The idea is that they harness 1000's of people for "AI" type tasks. I wish I had something like this back in grad school days -- you can get ground truth on massive amounts of data very cheaply. It is easy to get labels and decisions on this service with no programming. To capture mouse clicks etc involves writing a program. You might want to use this to create ART training sets for example, or label words from sounds or images, or to vet how a classifier or segmentation routine is doing. The key is, for around $100, you can get 10,000 human decisions. This fits well within grant monies etc. <http://Amazon.com>Amazon.com calls it "Artificial Artificial Intelligence". Using their API, a program can actually call 1000's of people to answer questions in real time -- the people become the sub-routine.

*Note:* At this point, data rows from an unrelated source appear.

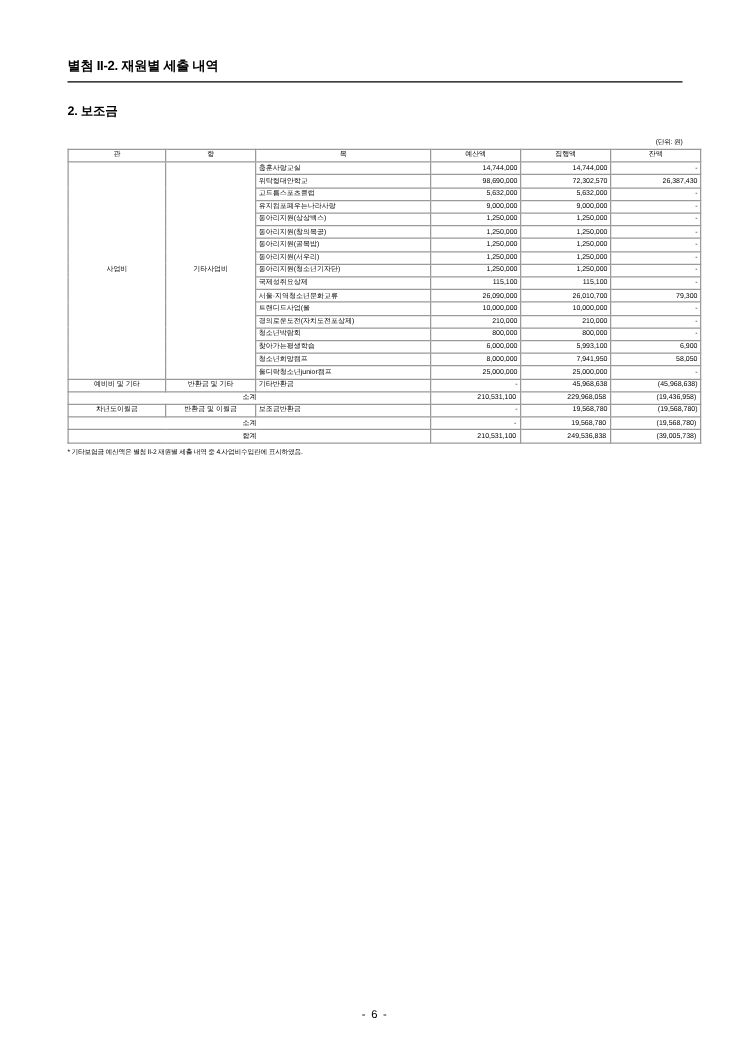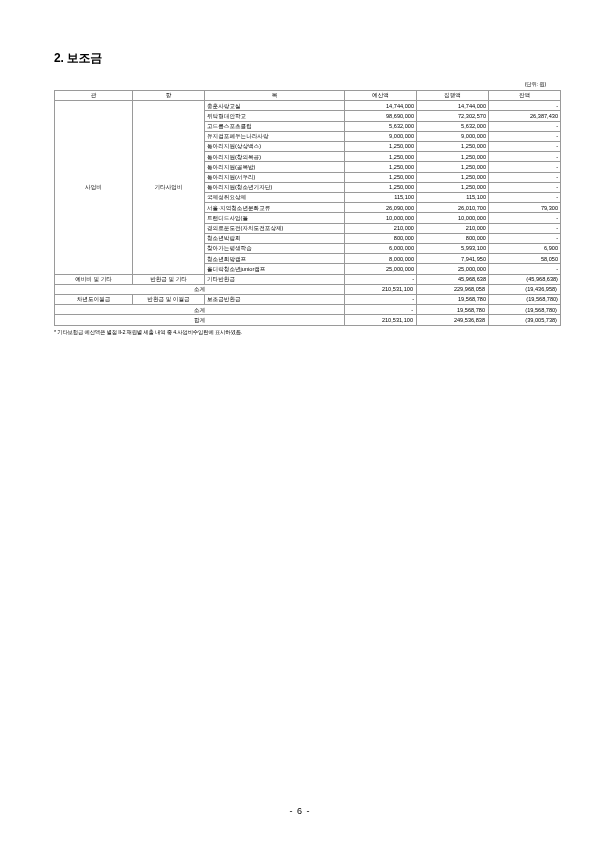--- a/index.html
+++ b/index.html
@@ -101,6 +101,7 @@
 
 <div class="page">
 
+  <div class="doc-title">별첨 II-2. 재원별 세출 내역</div>
 
   <div class="section-label">2. 보조금</div>
 

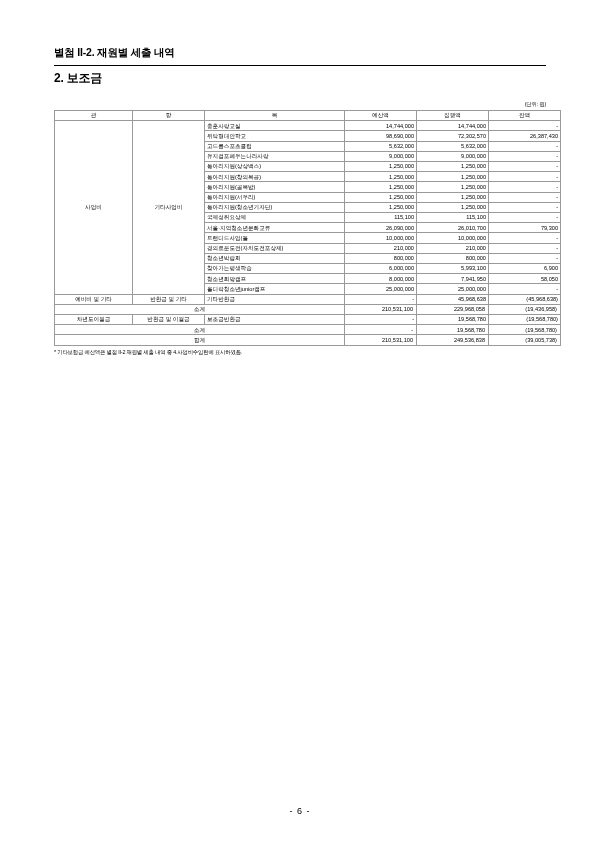--- a/index.html
+++ b/index.html
@@ -34,9 +34,9 @@
     box-sizing: border-box;
   }
   .section-label {
-    font-size: 12px;
+    font-size: 10px;
     font-weight: bold;
-    margin-top: 4px;
+    margin-top: 16px;
     letter-spacing: -0.2px;
   }
   .unit-note {

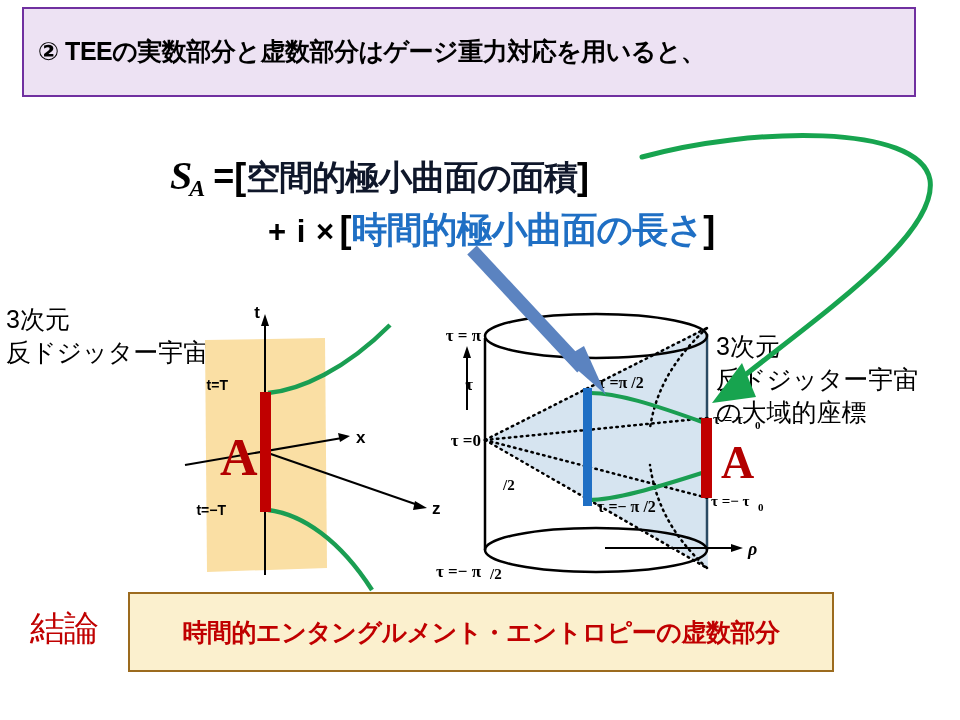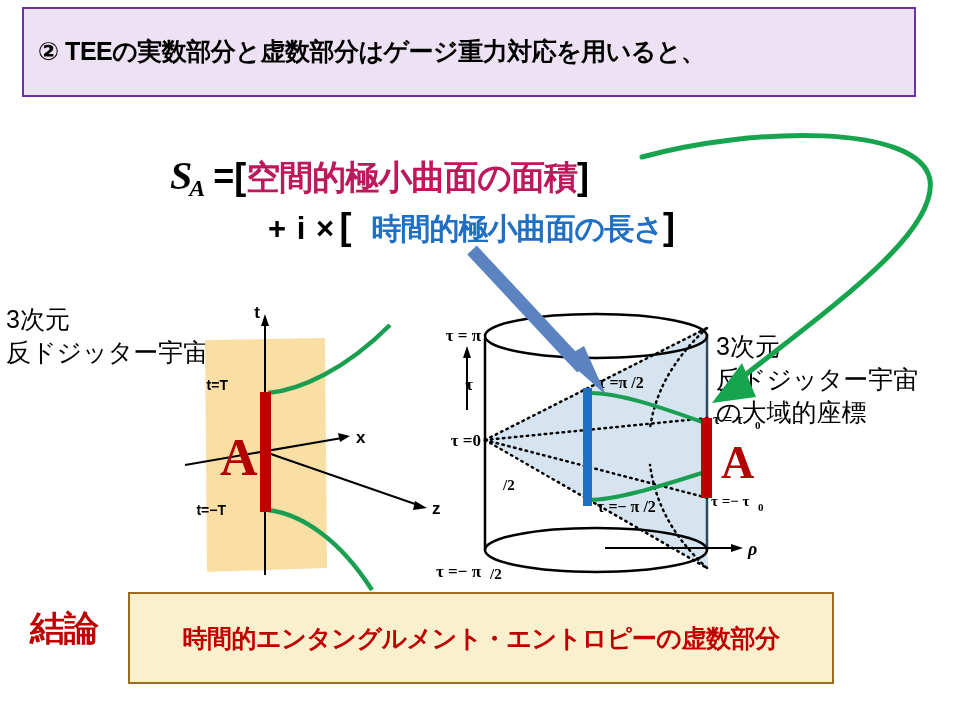--- a/index.html
+++ b/index.html
@@ -42,7 +42,7 @@
   }
   .sym-eq{font-size:36px;font-weight:bold;color:#000;margin-left:8px;}
   .brk{font-size:36px;font-weight:bold;color:#000;}
-  .green-txt{font-size:34px;font-weight:bold;color:#be185d;letter-spacing:-1px;}
+  .green-txt{font-size:34px;font-weight:bold;color:#0f172a;letter-spacing:-1px;}
   .blue-txt{font-size:30px;font-weight:bold;color:#1F6FC4;letter-spacing:-1px;margin-left:20px;}
   .plus-i{font-size:31px;font-weight:bold;color:#000;letter-spacing:1px;}
 

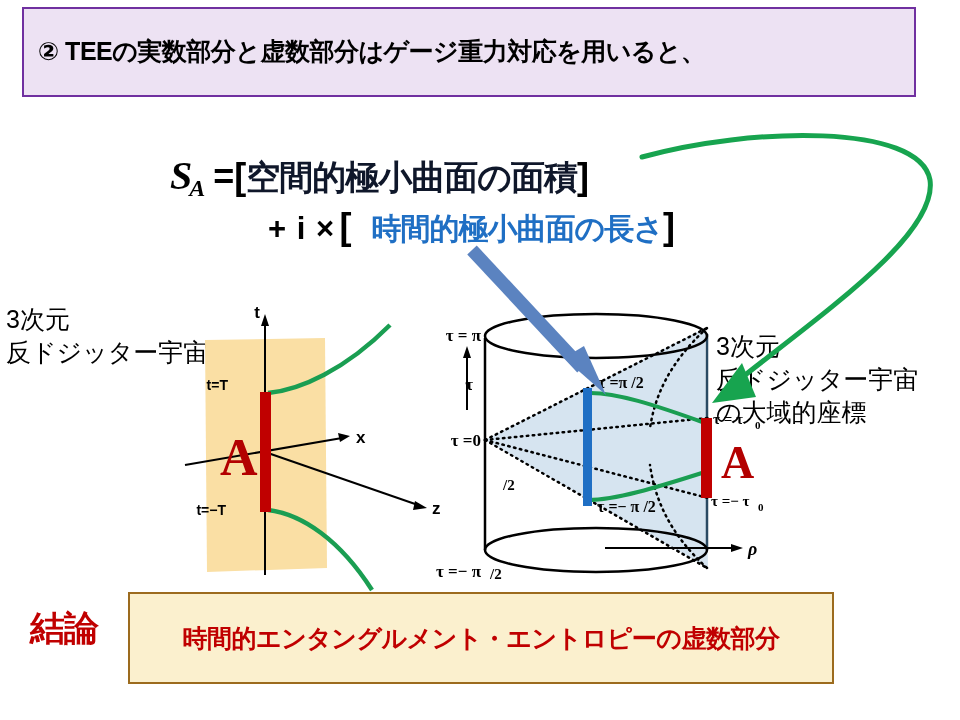--- a/index.html
+++ b/index.html
@@ -43,7 +43,7 @@
   .sym-eq{font-size:36px;font-weight:bold;color:#000;margin-left:8px;}
   .brk{font-size:36px;font-weight:bold;color:#000;}
   .green-txt{font-size:34px;font-weight:bold;color:#0f172a;letter-spacing:-1px;}
-  .blue-txt{font-size:30px;font-weight:bold;color:#1F6FC4;letter-spacing:-1px;margin-left:20px;}
+  .blue-txt{font-size:36px;font-weight:bold;color:#1F6FC4;letter-spacing:-1px;}
   .plus-i{font-size:31px;font-weight:bold;color:#000;letter-spacing:1px;}
 
   

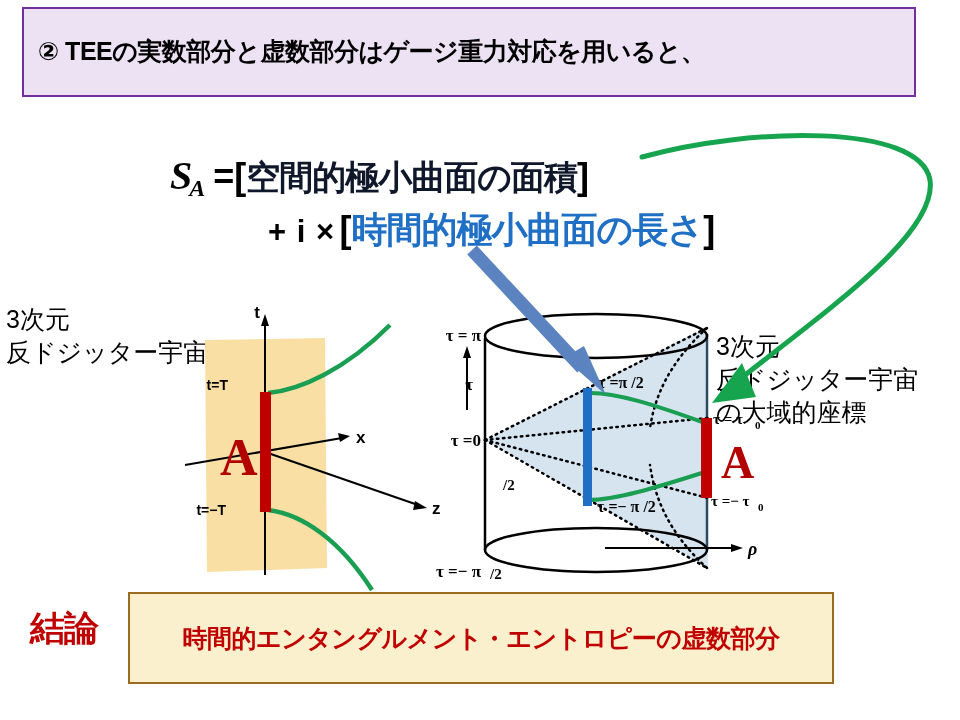--- a/index.html
+++ b/index.html
@@ -53,7 +53,7 @@
 
   
   #conclusion-label{
-    left:30px;top:605px;font-size:35px;font-weight:bold;color:#C00000;
+    left:30px;top:605px;font-size:35px;font-weight:normal;color:#C00000;
     letter-spacing:-1px;
   }
   #conclusion-box{

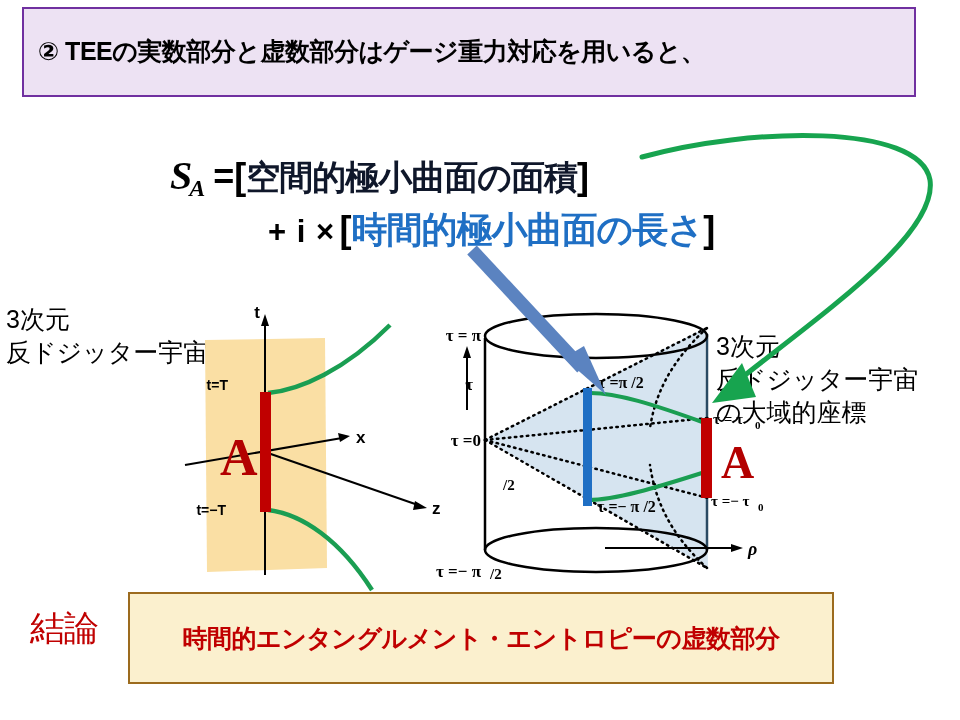--- a/index.html
+++ b/index.html
@@ -57,7 +57,7 @@
     letter-spacing:-1px;
   }
   #conclusion-box{
-    left:128px;top:592px;width:706px;height:92px;
+    left:128px;top:592px;width:706px;height:80px;
     background:#FBF0CE;border:2px solid #9C6B1E;box-sizing:border-box;
     display:flex;flex-direction:column;justify-content:center;align-items:center;
   }

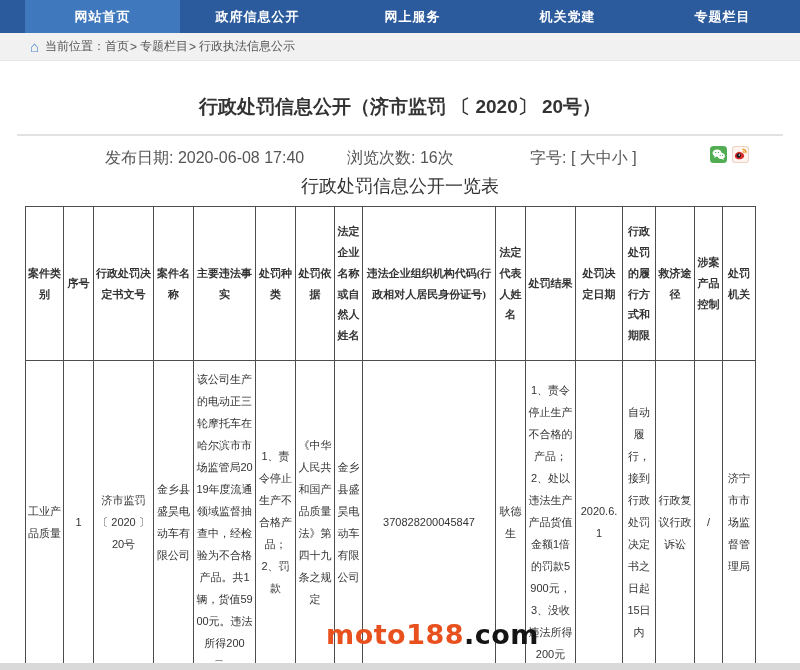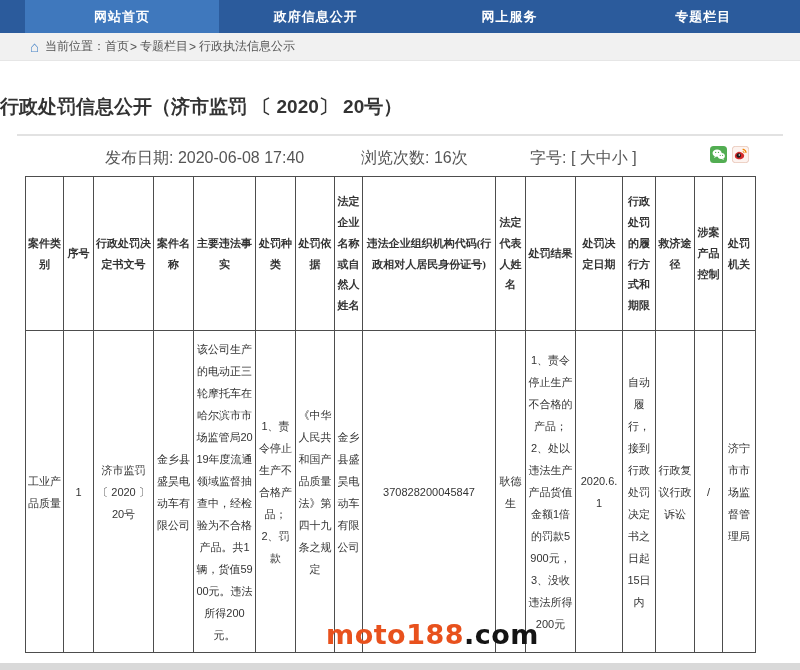--- a/index.html
+++ b/index.html
@@ -64,6 +64,7 @@
     <div class="nav-item active">网站首页</div>
     <div class="nav-item">政府信息公开</div>
     <div class="nav-item">网上服务</div>
+    <div class="nav-item">机关党建</div>
     <div class="nav-item">专题栏目</div>
   </div>
 

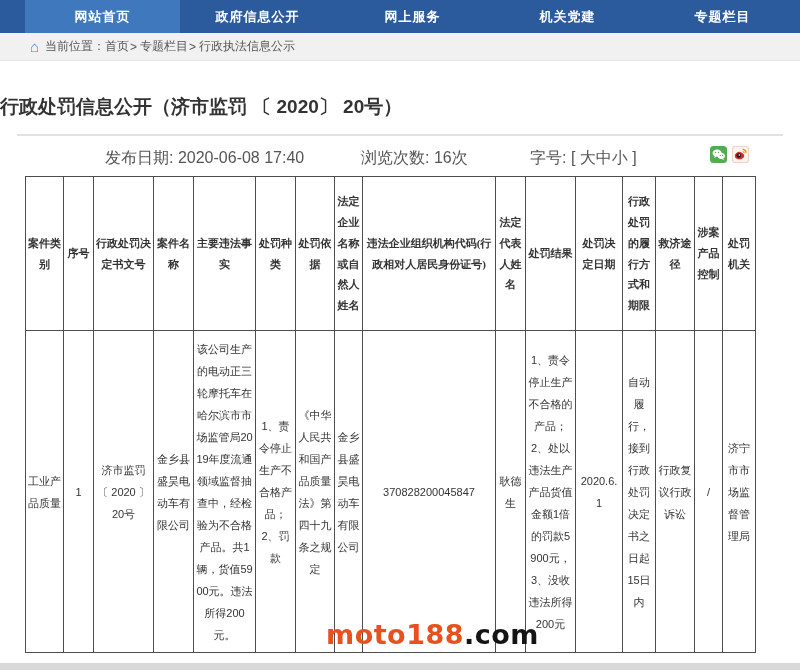--- a/index.html
+++ b/index.html
@@ -25,7 +25,7 @@
   .crumb-sep{margin:0 3px 0 1px;}
 
   
-  .doc-title{margin-top:33px;text-align:left;font-size:19px;font-weight:bold;color:var(--text);}
+  .doc-title{margin-top:33px;text-align:center;font-size:19px;font-weight:bold;color:var(--text);}
   .divider{height:2px;background:#e2e2e2;margin:14px 17px 0 17px;}
 
   

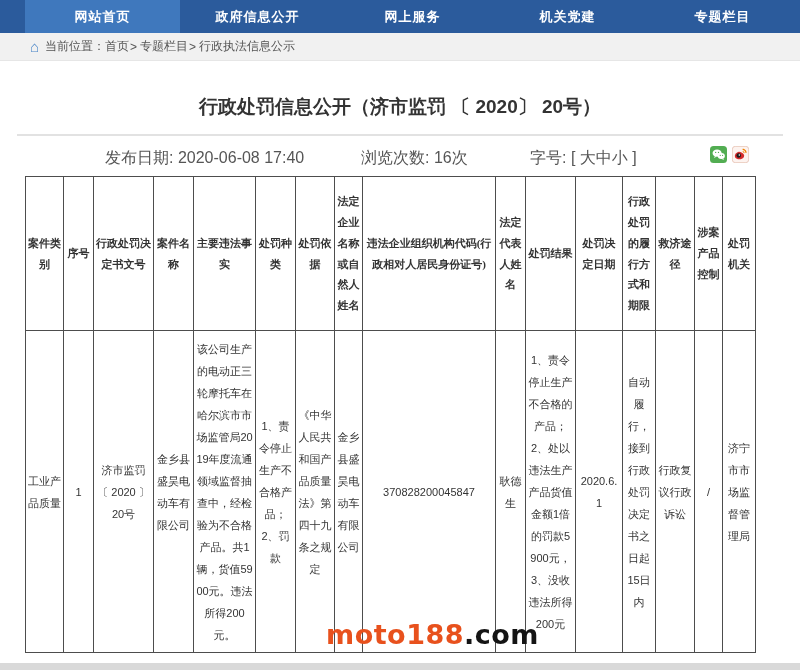--- a/index.html
+++ b/index.html
@@ -31,7 +31,7 @@
   
   .meta-row{position:relative;height:22px;margin-top:10px;font-size:16px;color:var(--muted);}
   .meta-item{position:absolute;top:2px;white-space:nowrap;}
-  .m1{left:105px;} .m2{left:361px;} .m3{left:530px;}
+  .m1{left:105px;} .m2{left:347px;} .m3{left:530px;}
   .fs-opt{cursor:pointer;}
   .share-icons{position:absolute;left:710px;top:0;display:flex;gap:5px;}
   .share-icons svg{display:block;cursor:pointer;}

The main point is, for academic or business needs -- If you or suitable students don't know how to use this, you are missing a tool that could vault you ahead in data sets or data analysis. I recently used it to collect 5000 images of people from video shots. It took 30 minutes hours and cost only $50.00. The command line interface is easiest to use to upload large scale data queries by just filling out XML forms. The programming interface is fairly solid now and easy to use through Java.
Name: Gail Carpenter
Source: LabelMe http://labelme.csail.mit.edu/
Description: Image labeling resource from MIT CSAIL.